The circulation of 500-euro bills, which bore the nickname of the Al Qaeda leader, has fallen sharply since Spain’s boom time

Some euro banknotes
Some euro banknotesEFE

Spaniards used to call a 500-euro banknote a Bin Laden because most people claimed never to have seen one. Despite calls for such bills to pulled out of circulation to discourage money-laundering, Bin Ladens still abound in Spain, albeit in increasingly dwindling numbers since a booming economy built on bricks and mortar started to unravel five years ago.

According to figures released Wednesday by the Bank of Spain, the number of 500-euro banknotes in circulation in the country amounted to 85.5 million, equivalent to 42.754 billion euros, the lowest figure since August 2005. That figure was down 13.7 percent from the same month a year earlier and down 26.7 percent on 2007.
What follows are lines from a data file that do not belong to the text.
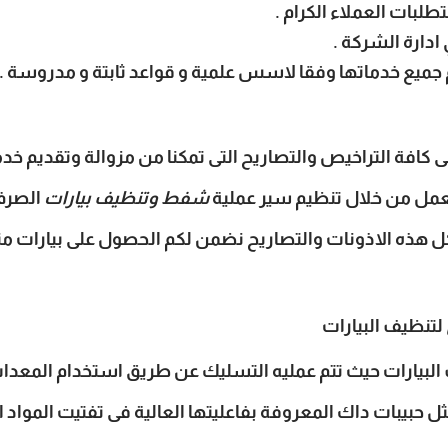
لبات العملاء الكرام .
ادارة الشركة .
جميع خدماتها وفقا لاسس علمية و قواعد ثابتة و مدروسة .
 كافة التراخيص والتصاريح التى تمكنا من مزوالة وتقديم 
لعمل من خلال تنظيم سير عملية
شفط وتنظيف بيارات
الصرف
 كل هذه الاذونات والتصاريح نضمن لكم الحصول على بيارات من
لتنظيف البيارات
لبيارات حيث تتم عمليه التسليك عن طريق استخدام المعدات 
ل حبيبات داك المعروفة بفاعليتها العالية فى تفتيت المواد 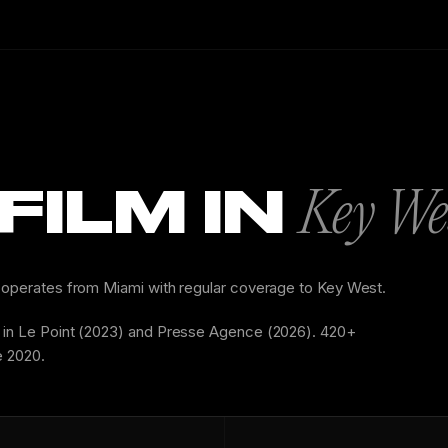
FILM IN
Key Wes
C operates from Miami with regular coverage to Key West.
d in Le Point (2023) and Presse Agence (2026). 420+
e 2020.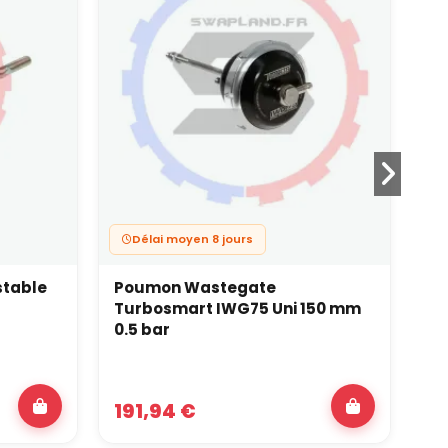
Délai moyen 8 jours
table
Poumon Wastegate
Po
Turbosmart IWG75 Uni 150 mm
10 
0.5 bar
191,94 €
2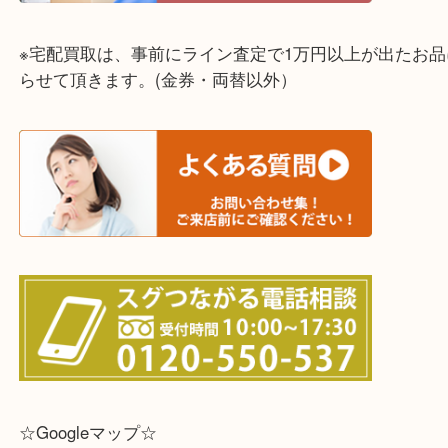
☆全国から宅配買取を受付中☆
※宅配買取は、事前にライン査定で1万円以上が出た
らせて頂きます。(金券・両替以外）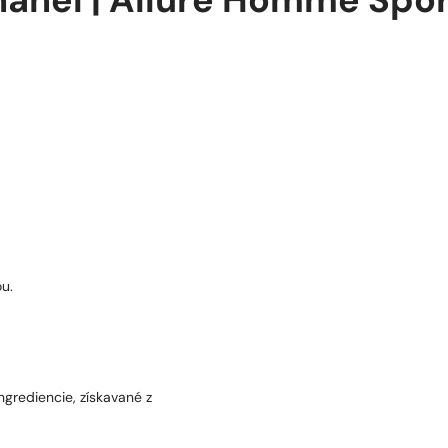
hanel | Allure Homme Spo
u.
ngrediencie, získavané z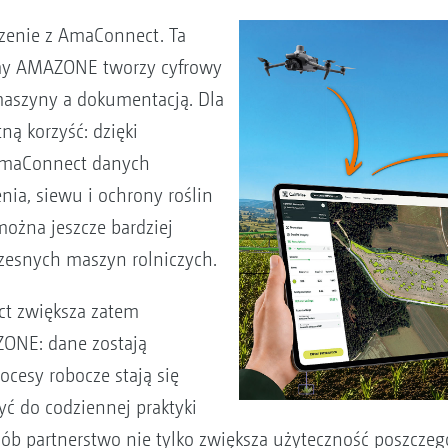
ączenie z AmaConnect. Ta
rmy AMAZONE tworzy cyfrowy
aszyny a dokumentacją. Dla
ą korzyść: dzięki
AmaConnect danych
nia, siewu i ochrony roślin
ożna jeszcze bardziej
czesnych maszyn rolniczych.
ct zwiększa zatem
ZONE: dane zostają
ocesy robocze stają się
yć do codziennej praktyki
b partnerstwo nie tylko zwiększa użyteczność poszczegó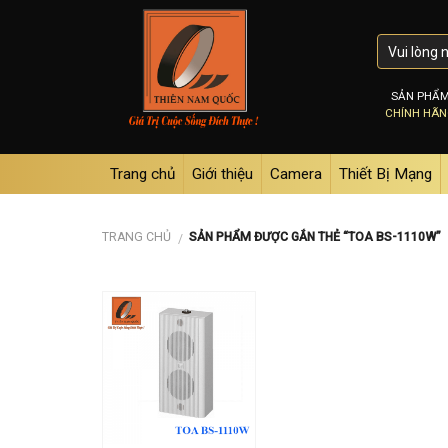
Skip
to
content
SẢN PHẨ
CHÍNH HÃ
Trang chủ
Giới thiệu
Camera
Thiết Bị Mạng
TRANG CHỦ
SẢN PHẨM ĐƯỢC GẮN THẺ “TOA BS-1110W”
/
Add to
wishlist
Experts estimate that the size of the black economy in Spain could amount to up to 25 percent of GDP, explaining the need for such extraordinarily large amounts of a denomination that is virtually useless for day-to-day transactions. The value of all euro banknotes in circulation in July was 60.759 billion euros, meaning that Bin Ladens accounted for over 70 percent of the total.

That could indicate that the government’s attempts to crack down on tax fraud and money-laundering are starting to have some effect, with fewer transactions designed to escape the attention of the taxman, or quite simply the fact that with the country now in its second recession in four years, the pace of both official and unofficial economic activity has slowed dramatically from the boom years in the mid-2000s when Spain was posting annual growth rates of over three percent. A 2012 law bans cash purchases in excess of 2,500 euros.

The number of 200-euro banknotes in circulation declined slightly in July from a year earlier to 13.83 million, equivalent to 2.767 billion euros, the lowest amount since February 2002. The number of 100-euro bills came to 31.45 million, the lowest level since the banknotes of the single-currency zone were introduced at the start of 2002, while the number of 50-euro notes hit a record 84.18 million.